The numbers (trailing by 12 points or more in six games this year, the most in the NFL) are bad. The optics (18 offensive touchdowns, and seven of which have been scored after trailing by 19 or more in the second half of games) are worse. The lack of counter punch (outscored 59-14 in the second quarter this season) is alarming.

Sirianni’s team looks unprepared, unable to adjust and out of answers when the first idea ultimately fails in games.

Every play caller has tough days and tough assignments, but let’s not pretend Sunday should have been one for Sirianni. Gus Bradley, Las Vegas’s defensive coordinator, is about as predictable as they come. On Sunday, the Raiders lined up in cover three nearly 90 percent of the time. The answers to the test were there, especially against a coach that Sirianni coached with in Las Vegas. No surprises were present. That makes it all even more tough to stomach.

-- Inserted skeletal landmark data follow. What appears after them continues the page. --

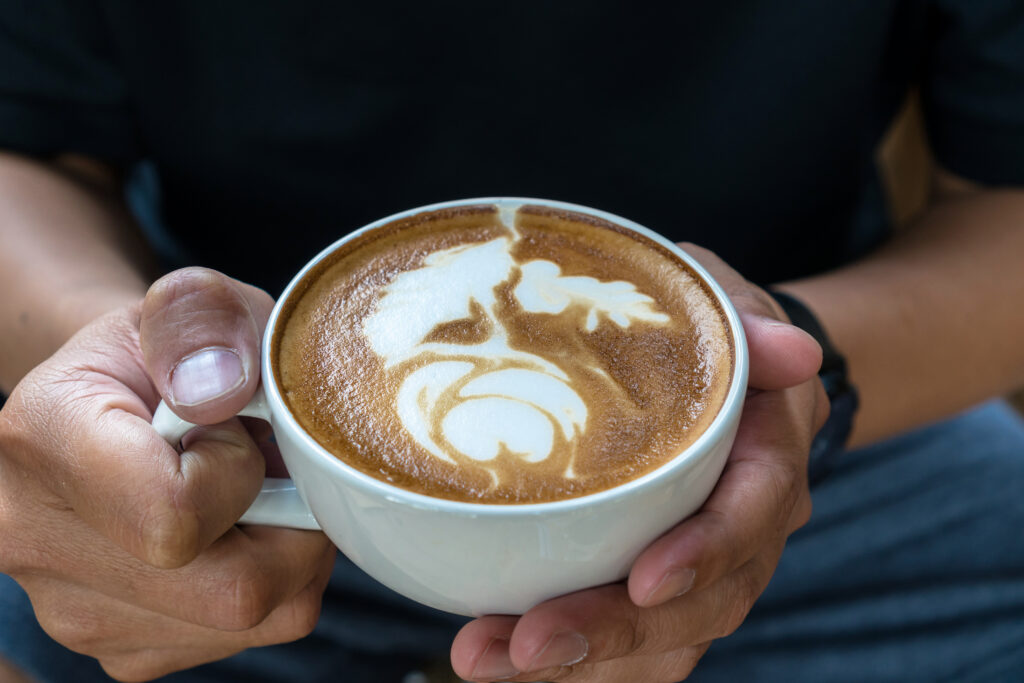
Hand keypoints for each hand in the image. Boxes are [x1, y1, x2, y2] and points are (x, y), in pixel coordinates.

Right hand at [0, 268, 335, 680]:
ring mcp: (74, 610)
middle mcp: (38, 540)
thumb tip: (218, 391)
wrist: (124, 397)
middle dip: (287, 523)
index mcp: (44, 438)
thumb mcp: (197, 303)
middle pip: (231, 592)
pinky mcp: (122, 647)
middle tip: (268, 466)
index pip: (174, 517)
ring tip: (249, 494)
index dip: (239, 471)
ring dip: (286, 552)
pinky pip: (246, 638)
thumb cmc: (170, 352)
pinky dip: (271, 584)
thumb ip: (205, 320)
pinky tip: (237, 533)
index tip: (229, 428)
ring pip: (252, 621)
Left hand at [451, 245, 828, 681]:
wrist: (719, 370)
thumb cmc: (708, 332)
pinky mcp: (661, 586)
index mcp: (768, 458)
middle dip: (616, 631)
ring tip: (486, 659)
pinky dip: (578, 666)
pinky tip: (503, 662)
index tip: (645, 578)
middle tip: (526, 644)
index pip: (750, 515)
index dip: (706, 553)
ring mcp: (704, 567)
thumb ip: (751, 325)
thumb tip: (794, 353)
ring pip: (663, 641)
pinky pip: (636, 648)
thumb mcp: (725, 304)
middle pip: (700, 602)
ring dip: (581, 665)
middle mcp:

The Eagles roster isn’t very good. Depth issues are present, which we all could have seen coming with so much dead cap money allocated to players not here. This was a retooling year in every sense. But it shouldn’t guarantee Sirianni his job for 2022. Perhaps it’s a knee-jerk reaction, but similar feelings in Cleveland and Arizona in recent years allowed those franchises to move on from Freddie Kitchens and Steve Wilks, respectively, after one failed season.

Unless something changes quickly with Sirianni’s Eagles, we’re trending toward that kind of reality in Philadelphia.